Before dispatching a task, the worker optionally runs testAdapter() to verify the adapter is operational.

ClaudeAdapter checks:

CheckWhat it verifies
CLI installedclaude --version exits 0
API key presentANTHROPIC_API_KEY is set in env
Auth validclaude auth status returns authenticated
cwd accessibleConfigured working directory exists and is readable
Probe responseSends a single-token prompt; expects a result within 10 s

When health checks run:

  • On agent creation — validate before the agent is set to active
  • On manual “Test Connection” from the Manage App agent config screen
  • Optionally on worker startup — configurable per deployment; skipped if ADAPTER_HEALTH_CHECK_ON_START=false
  • Health check failures do not block existing queued work — they surface as a warning on the agent config record

Timeout Handling

The Claude adapter uses a two-stage graceful shutdown:

  1. At timeoutMs: send SIGTERM to the child process — gives Claude a chance to flush its current output and exit cleanly
  2. If the process is still alive after graceMs (default 10 s): send SIGKILL — hard kill

In all cases the activity run is marked failed with error: 'timeout' and BullMQ retry policy picks it up.

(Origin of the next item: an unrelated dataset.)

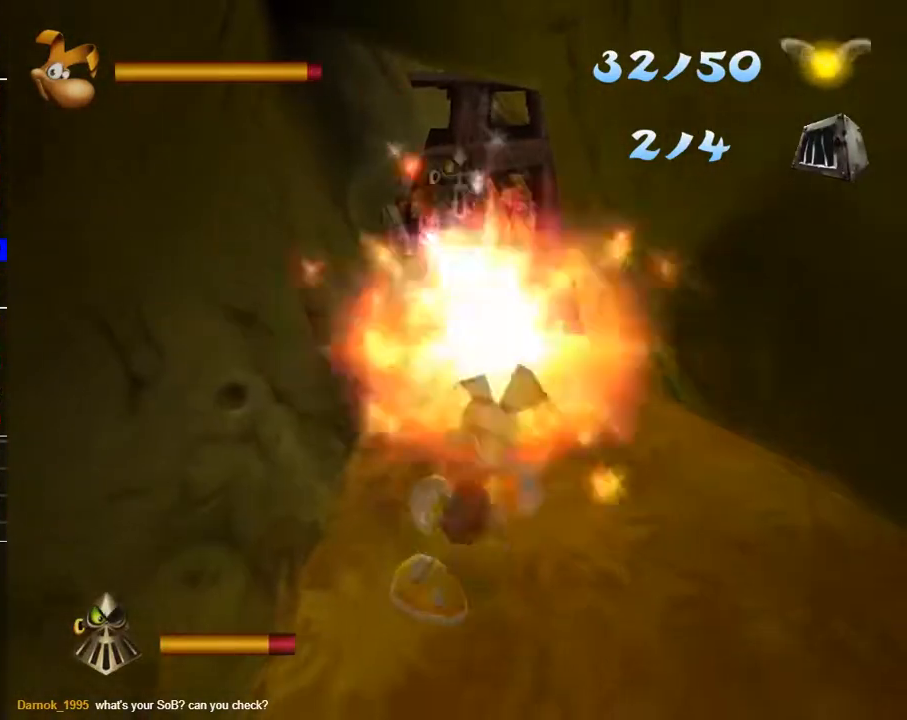
{"buttons": ["B", "R2"], "left_stick": "up", "right_stick": "center", "events": [[183, "B", "up"], [183, "left_stick", "center"], [267, "B", "down"], [283, "left_stick", "up"], [350, "B", "up"], [433, "B", "down"]]}
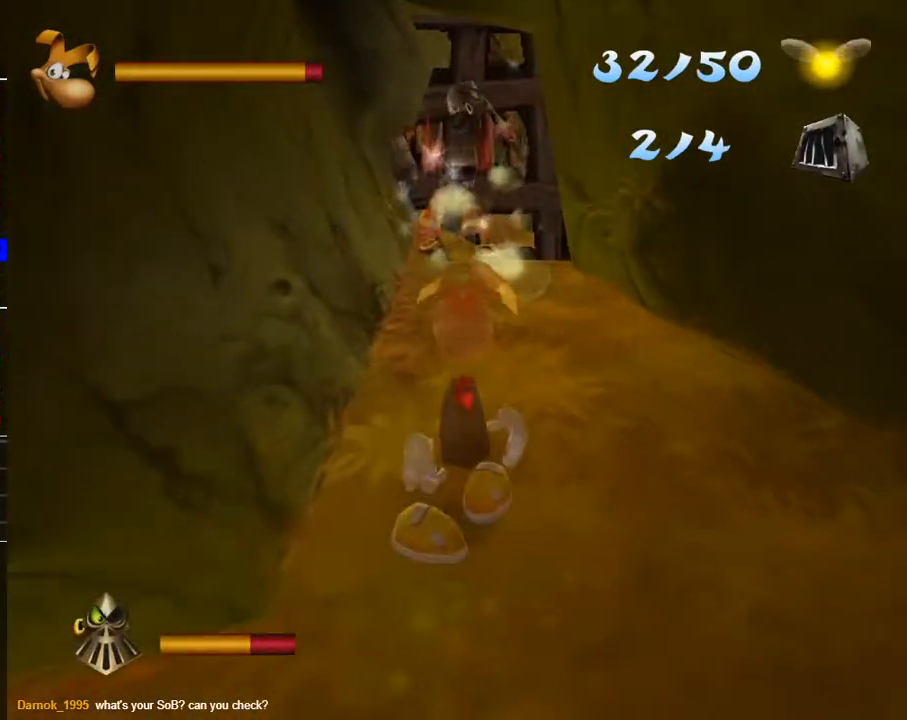
{"buttons": ["B", "R2"], "left_stick": "center", "right_stick": "center", "events": [[17, "B", "up"], [117, "B", "down"], [183, "B", "up"], [267, "B", "down"], [350, "B", "up"], [400, "left_stick", "center"], [450, "B", "down"]]}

async function withGracefulTimeout( child: ChildProcess, timeoutMs: number, graceMs: number ): Promise<void> { const sigterm = setTimeout(() => child.kill('SIGTERM'), timeoutMs); const sigkill = setTimeout(() => child.kill('SIGKILL'), timeoutMs + graceMs); try { await onProcessExit(child); } finally { clearTimeout(sigterm); clearTimeout(sigkill); } }

Cost Source

Token counts come from the NDJSON result event → MODEL_PRICING[model] × tokens.